Researchers like Sherman say that one of their problems is the scarcity of financial support. The largest source of research funding is an obscure government agency called the National Institute of Justice, which was modeled on the National Institutes of Health when it was established, in 1968, but has a budget of less than one per cent of the N.I.H.’s. (The government spends more on meat and poultry research.) The harder problem, though, is the clash of cultures between the legal and the scientific approach, which is compounded by ignorance and suspicion. In medicine, there are hundreds of academic teaching hospitals, where innovation and testing are a routine part of what doctors do. There is not such thing as an academic police department or a teaching courthouse. The legal system takes its methods for granted: it is common sense that lineups are to be trusted, that wife-beaters are to be counseled, and that jurors are not to ask witnesses questions. Law enforcement, finally, is in thrall to a culture of precedent and convention, not of experiment and change. And science remains deeply mistrusted.

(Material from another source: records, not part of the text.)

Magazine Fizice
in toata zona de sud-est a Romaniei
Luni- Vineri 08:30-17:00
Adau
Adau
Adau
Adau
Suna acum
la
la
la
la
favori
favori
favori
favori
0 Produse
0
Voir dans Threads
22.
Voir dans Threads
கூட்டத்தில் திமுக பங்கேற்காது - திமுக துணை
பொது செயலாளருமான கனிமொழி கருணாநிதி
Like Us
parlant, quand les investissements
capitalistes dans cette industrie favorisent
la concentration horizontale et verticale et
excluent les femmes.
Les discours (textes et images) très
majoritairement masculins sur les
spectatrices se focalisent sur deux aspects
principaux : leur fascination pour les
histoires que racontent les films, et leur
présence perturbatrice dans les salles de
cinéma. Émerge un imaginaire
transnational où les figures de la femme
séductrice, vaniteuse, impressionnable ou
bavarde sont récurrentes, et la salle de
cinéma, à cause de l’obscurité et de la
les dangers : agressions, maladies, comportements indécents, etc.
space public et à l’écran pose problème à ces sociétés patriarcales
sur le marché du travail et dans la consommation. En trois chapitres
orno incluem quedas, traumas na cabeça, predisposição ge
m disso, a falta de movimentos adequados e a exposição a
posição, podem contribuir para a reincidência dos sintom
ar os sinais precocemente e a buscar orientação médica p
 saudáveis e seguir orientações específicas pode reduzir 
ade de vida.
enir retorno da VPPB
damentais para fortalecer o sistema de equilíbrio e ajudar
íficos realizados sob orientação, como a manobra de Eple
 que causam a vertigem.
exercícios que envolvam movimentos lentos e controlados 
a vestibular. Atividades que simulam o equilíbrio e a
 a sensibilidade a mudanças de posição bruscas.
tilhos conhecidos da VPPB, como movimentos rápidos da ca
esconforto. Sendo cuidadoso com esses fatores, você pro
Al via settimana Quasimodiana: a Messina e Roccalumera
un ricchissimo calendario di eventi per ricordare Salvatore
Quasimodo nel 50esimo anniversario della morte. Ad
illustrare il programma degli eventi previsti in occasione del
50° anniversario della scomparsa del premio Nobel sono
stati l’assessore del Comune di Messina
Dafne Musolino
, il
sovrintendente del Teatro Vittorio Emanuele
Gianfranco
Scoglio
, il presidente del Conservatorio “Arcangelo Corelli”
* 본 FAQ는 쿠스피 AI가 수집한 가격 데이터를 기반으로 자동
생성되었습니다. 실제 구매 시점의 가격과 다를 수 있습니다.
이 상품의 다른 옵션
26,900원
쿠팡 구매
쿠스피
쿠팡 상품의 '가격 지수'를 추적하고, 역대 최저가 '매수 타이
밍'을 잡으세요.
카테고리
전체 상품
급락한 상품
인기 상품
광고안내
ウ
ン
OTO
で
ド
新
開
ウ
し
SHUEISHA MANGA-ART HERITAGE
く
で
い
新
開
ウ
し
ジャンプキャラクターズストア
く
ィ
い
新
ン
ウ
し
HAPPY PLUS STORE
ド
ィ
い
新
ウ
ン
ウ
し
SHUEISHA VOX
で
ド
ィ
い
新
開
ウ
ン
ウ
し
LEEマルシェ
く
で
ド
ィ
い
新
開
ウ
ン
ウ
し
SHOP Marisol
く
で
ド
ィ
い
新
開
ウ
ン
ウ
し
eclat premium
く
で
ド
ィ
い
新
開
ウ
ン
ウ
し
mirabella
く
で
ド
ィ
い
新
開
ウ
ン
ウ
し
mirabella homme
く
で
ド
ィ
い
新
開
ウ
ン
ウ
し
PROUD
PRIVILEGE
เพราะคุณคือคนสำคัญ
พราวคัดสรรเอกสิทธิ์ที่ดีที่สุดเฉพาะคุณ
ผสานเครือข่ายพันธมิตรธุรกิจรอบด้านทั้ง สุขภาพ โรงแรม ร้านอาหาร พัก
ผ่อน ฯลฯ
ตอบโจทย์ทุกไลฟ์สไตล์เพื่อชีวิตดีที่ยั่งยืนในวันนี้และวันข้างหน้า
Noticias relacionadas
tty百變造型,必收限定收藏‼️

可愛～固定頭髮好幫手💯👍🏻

“The legal system doesn’t understand science,” Gary Wells told me. “I taught in law school for a year. Believe me, there’s no science in there at all.” When he speaks to people in the justice system about his work, he finds that most of his time is spend educating them about basic scientific methods. “To them, it seems like magic hand-waving and – boom – here’s the result. So then all they want to know is whose side you’re on – the prosecutor’s or the defendant’s.” In an adversarial system, where even facts come in two versions, it’s easy to view science as just another form of spin.
For a scientist, Gary Wells is a man of remarkable faith; he has spent more than twenty-five years doing research at the periphery of his own field for an audience that has barely been listening. When I point this out to him, it makes him chuckle. “It’s true,” he admits, and yet it does not seem to trouble him. “This may be my American optimism talking, but don’t you think, in the long run, the better idea will prevail?”
Lately, he has become fascinated with the alibi. “You know,” he told me in a recent conversation, “one of the strange things that pop up in DNA-exoneration cases is that innocent people often seem to be done in by weak or inconsistent alibis.” And it has got him thinking. Alibis seem so straightforward. The detective asks the suspect, “Where were you last Friday around 11 P.M.?” And if the suspect can’t account for his whereabouts – or, worse, gives one story now and another later – we take that as evidence against him. But should we? Wells wonders. How well do people remember where they were? How often do they misremember and change their minds? What times of the day is a person likely to have a provable alibi and what times not? How much does this vary among people who are married, who live alone, who are unemployed? Are there better ways to establish whether a suspect has a legitimate alibi? “No one knows these things,” he says.